*Work instructions*: Each entry is to be repeated word for word, and the images are to be dropped.
START Records for this task
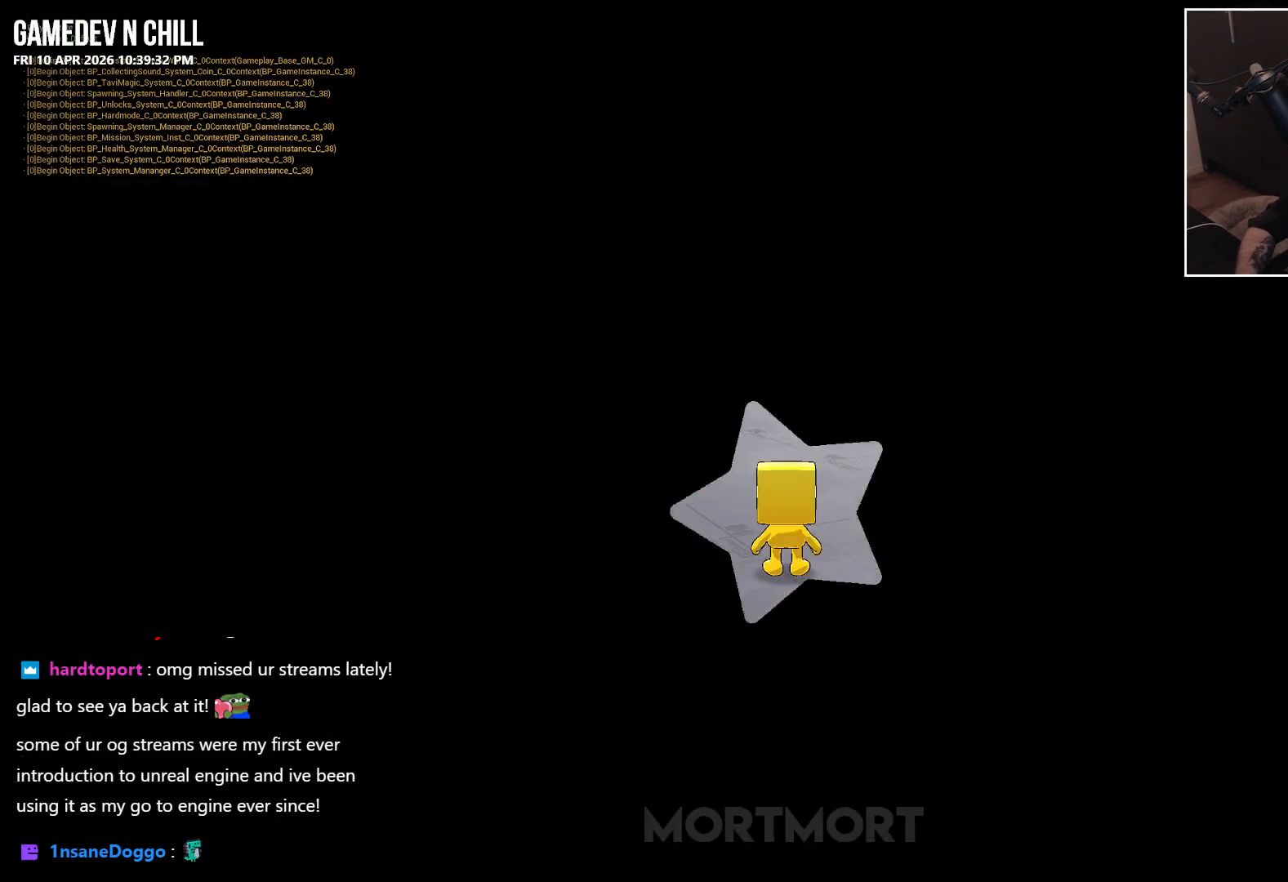
Gameplay with a controller (Xbox layout); each line is a JSON object with the inputs held at the frame after it. "events" lists button and stick changes between this image and that frame as [ms after this image, input, new state], when the widget could be followed in between.
{"buttons": [], "left_stick": "up-left", "right_stick": "center", "events": [[83, "right_stick", "down"], [167, "left_stick", "up-left"], [250, "right_stick", "center"]]}
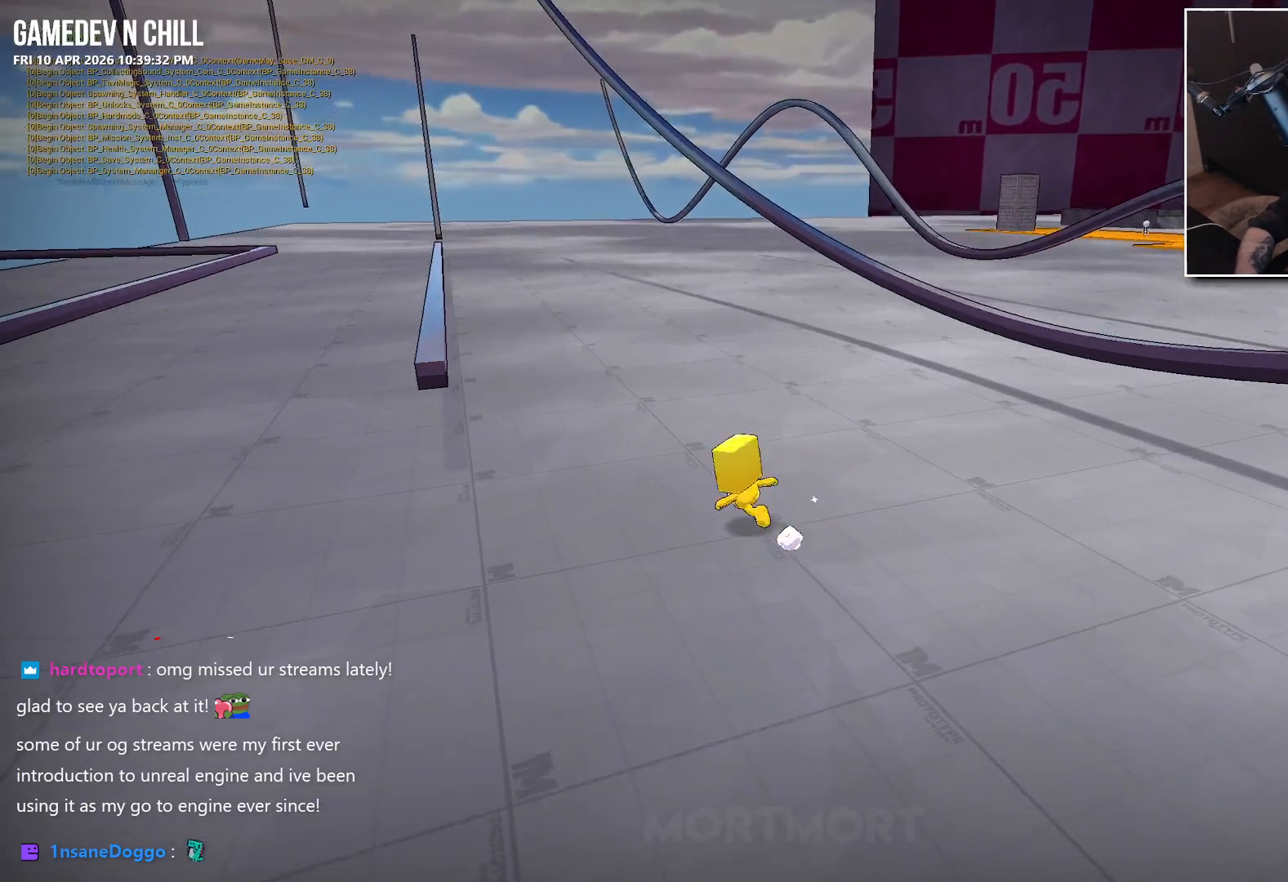
{"buttons": [], "left_stick": "up-left", "right_stick": "center", "events": [[50, "L2", "down"], [100, "A", "down"], [217, "L2", "up"], [267, "A", "up"]]}
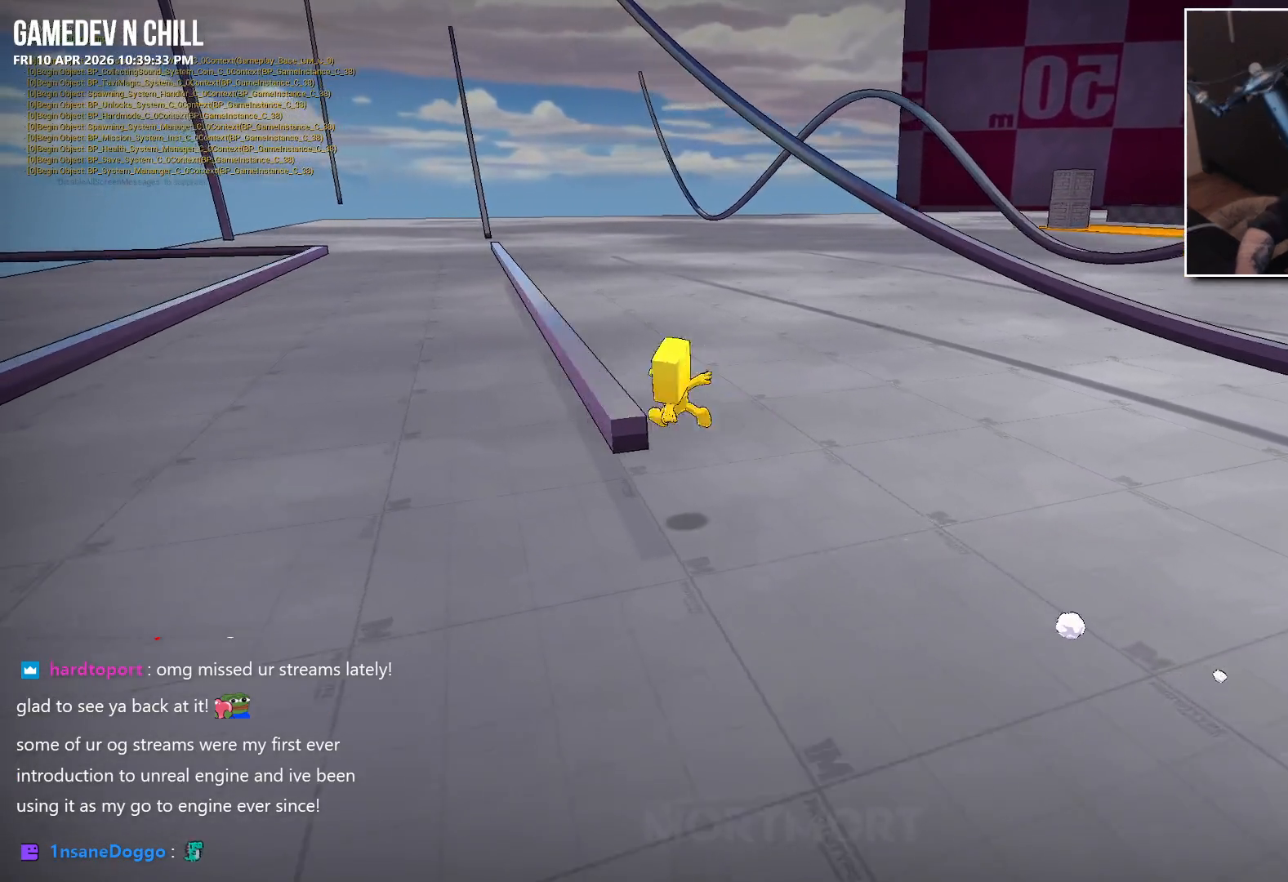
{"buttons": ["A"], "left_stick": "center", "right_stick": "center", "events": [[67, "left_stick", "center"], [117, "A", "down"]]}
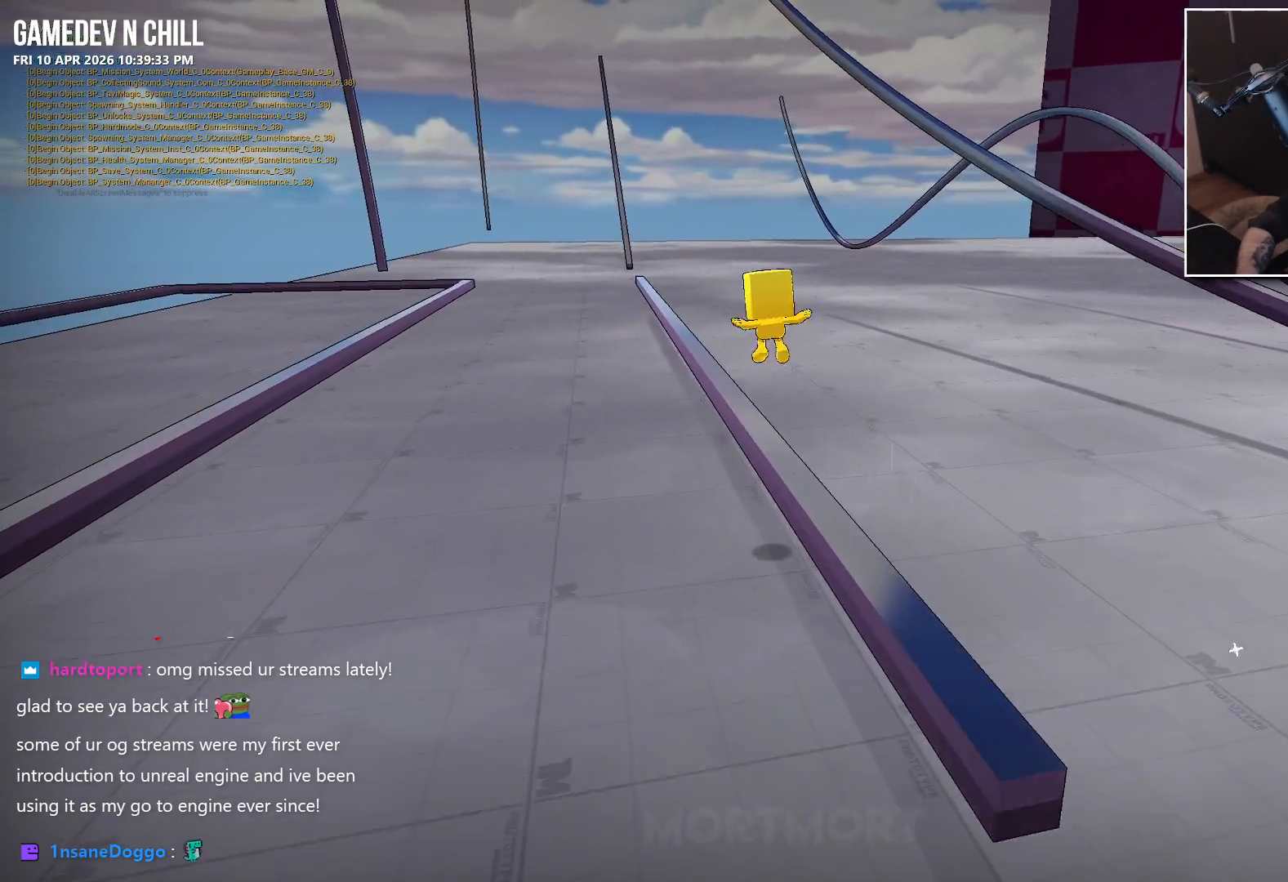
{"buttons": [], "left_stick": "center", "right_stick": "center", "events": [[400, "A", "up"]]}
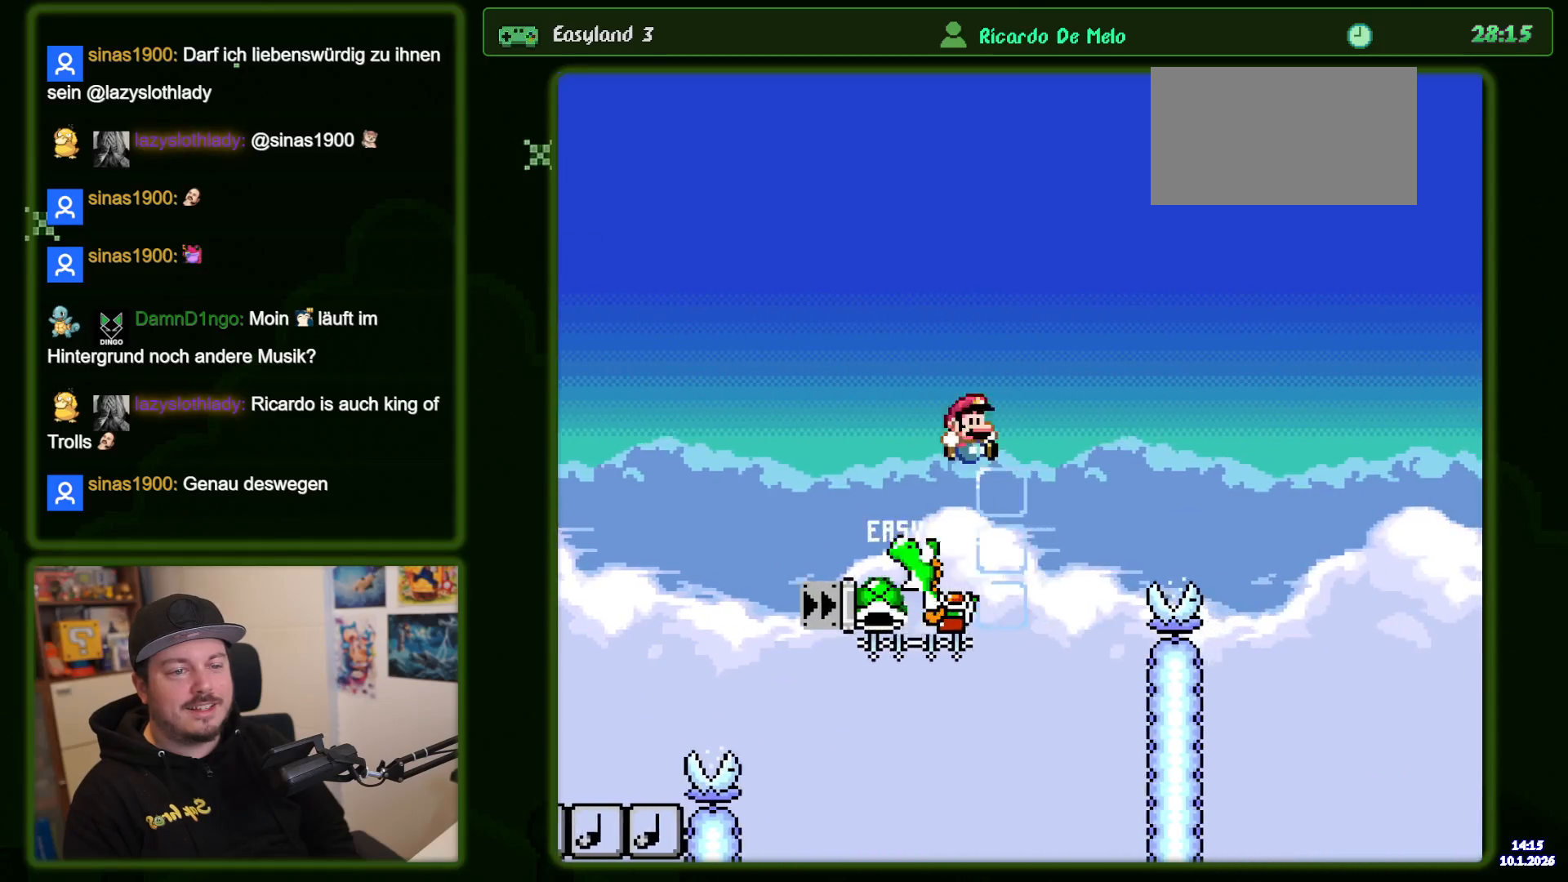
Gameplay with a controller (Nintendo layout); each line is a JSON object with the inputs held at the frame after it (dt_ms = milliseconds from this image to that frame). "events" lists button and stick changes between this image and that frame as [ms after this image, input, new state], when the widget could be followed in between. Not read: DPAD_RIGHT L3 R3.
{"dt_ms": 500, "buttons": ["B", "Y"], "events": []}
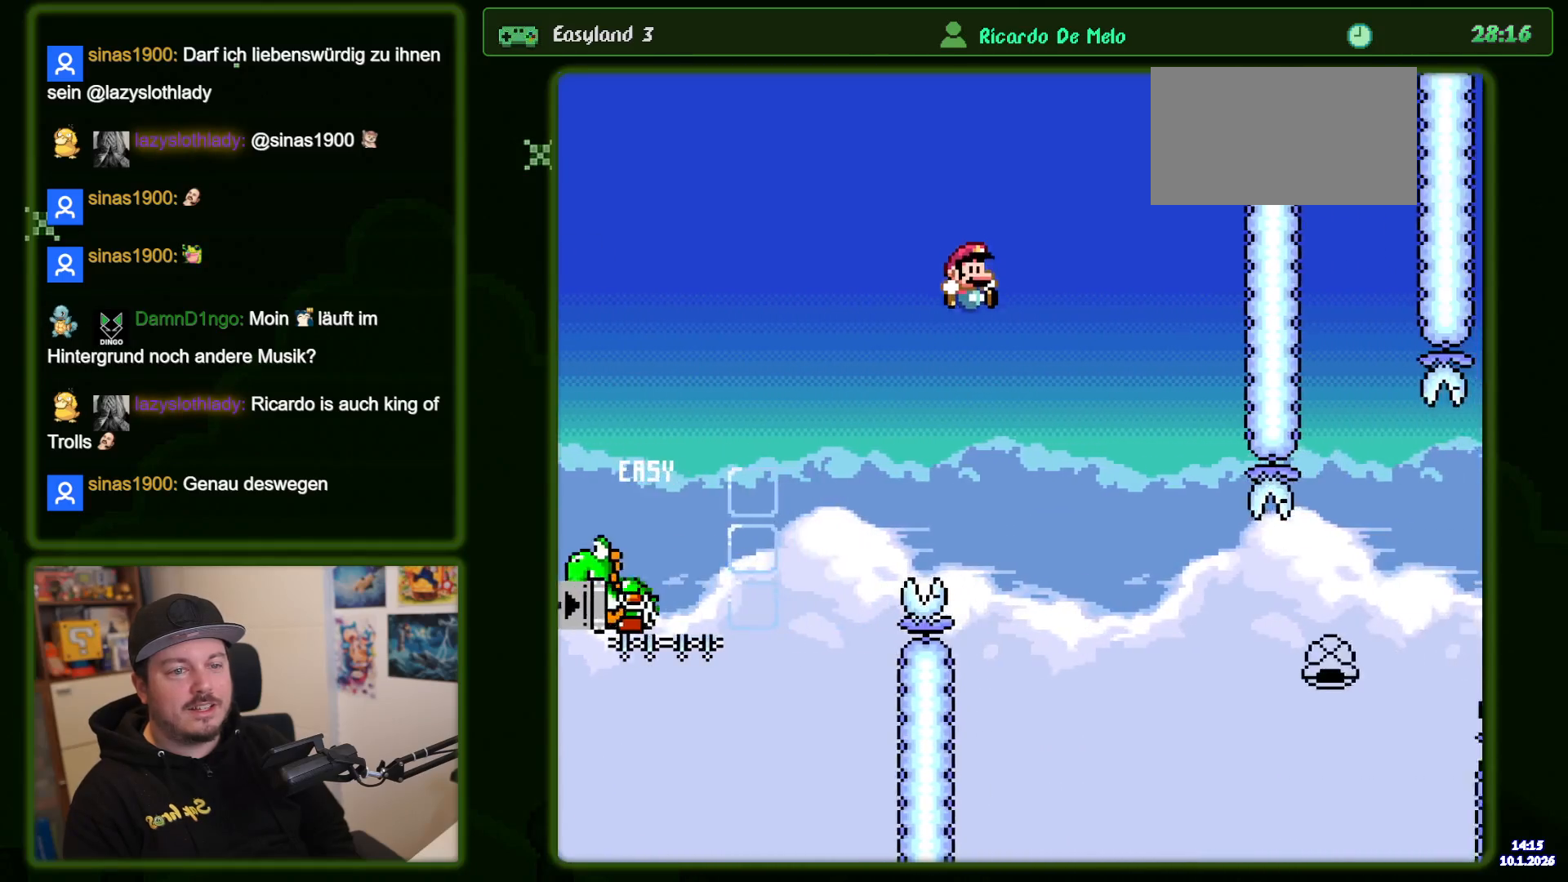
{"dt_ms": 500, "buttons": ["B", "Y"], "events": []}
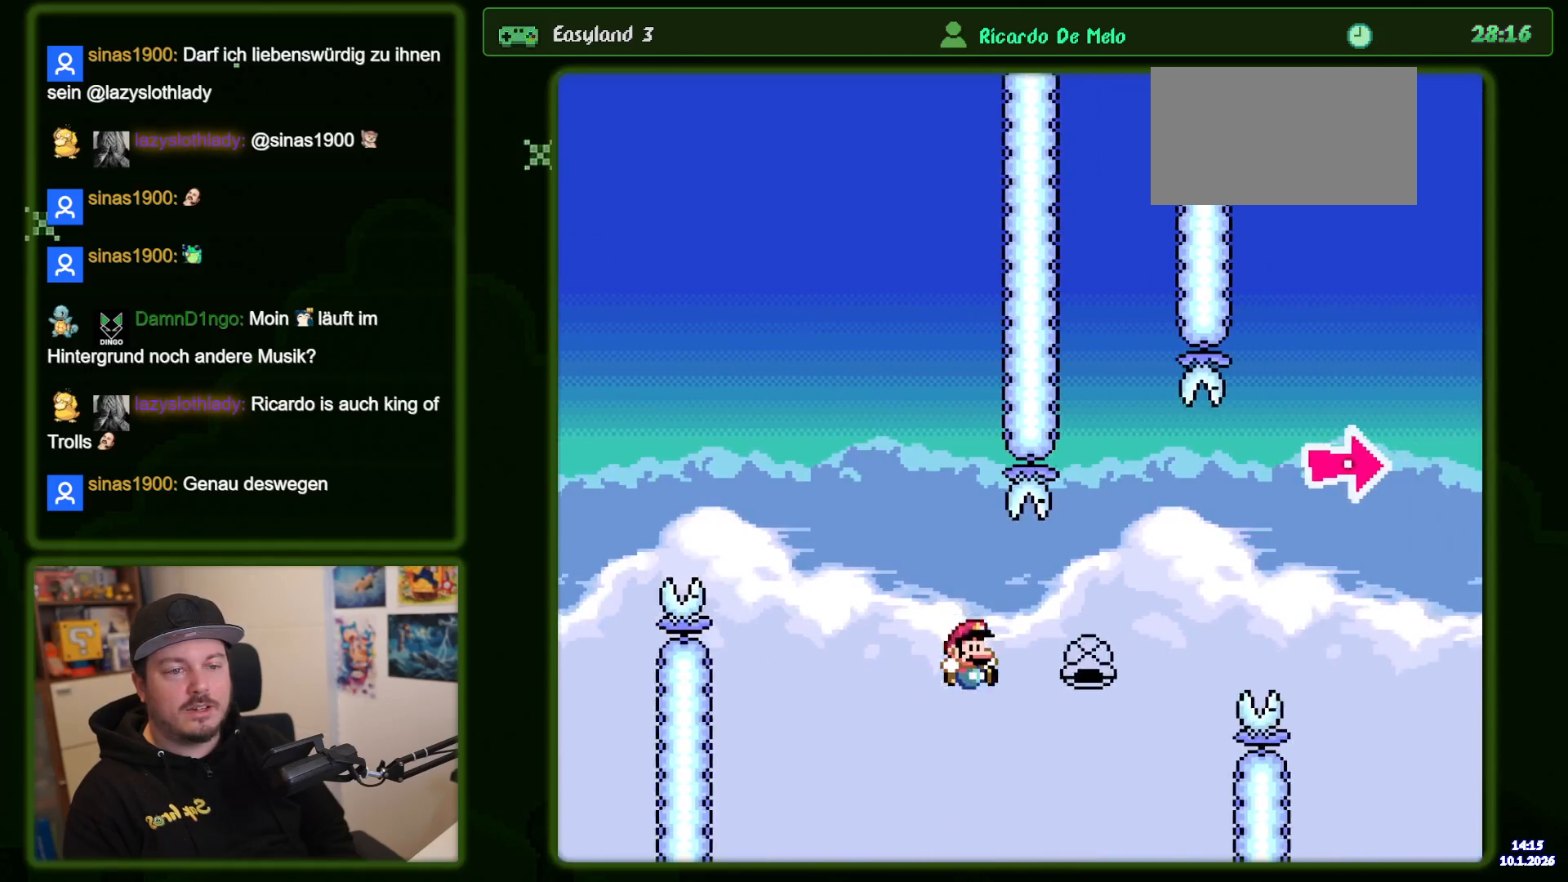
{"dt_ms": 1000, "buttons": ["B", "Y"], "events": [[50, "X", "down"], [566, "A", "down"], [616, "A", "up"], [933, "X", "up"]]}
END Records for this task
*Result of the task*:
Gameplay with a controller (Xbox layout); each line is a JSON object with the inputs held at the frame after it. "events" lists button and stick changes between this image and that frame as [ms after this image, input, new state], when the widget could be followed in between.
{"buttons": [], "left_stick": "up-left", "right_stick": "center", "events": [[83, "right_stick", "down"], [167, "left_stick", "up-left"], [250, "right_stick", "center"]]}
{"buttons": [], "left_stick": "up-left", "right_stick": "center", "events": [[50, "L2", "down"], [100, "A", "down"], [217, "L2", "up"], [267, "A", "up"]]}
{"buttons": ["A"], "left_stick": "center", "right_stick": "center", "events": [[67, "left_stick", "center"], [117, "A", "down"]]}
{"buttons": [], "left_stick": "center", "right_stick": "center", "events": [[400, "A", "up"]]}
Gameplay with a controller (Nintendo layout); each line is a JSON object with the inputs held at the frame after it (dt_ms = milliseconds from this image to that frame). "events" lists button and stick changes between this image and that frame as [ms after this image, input, new state], when the widget could be followed in between. Not read: DPAD_RIGHT L3 R3.
{"dt_ms": 500, "buttons": ["B", "Y"], "events": []}
{"dt_ms": 500, "buttons": ["B", "Y"], "events": []}
{"dt_ms": 1000, "buttons": ["B", "Y"], "events": [[50, "X", "down"], [566, "A", "down"], [616, "A", "up"], [933, "X", "up"]]}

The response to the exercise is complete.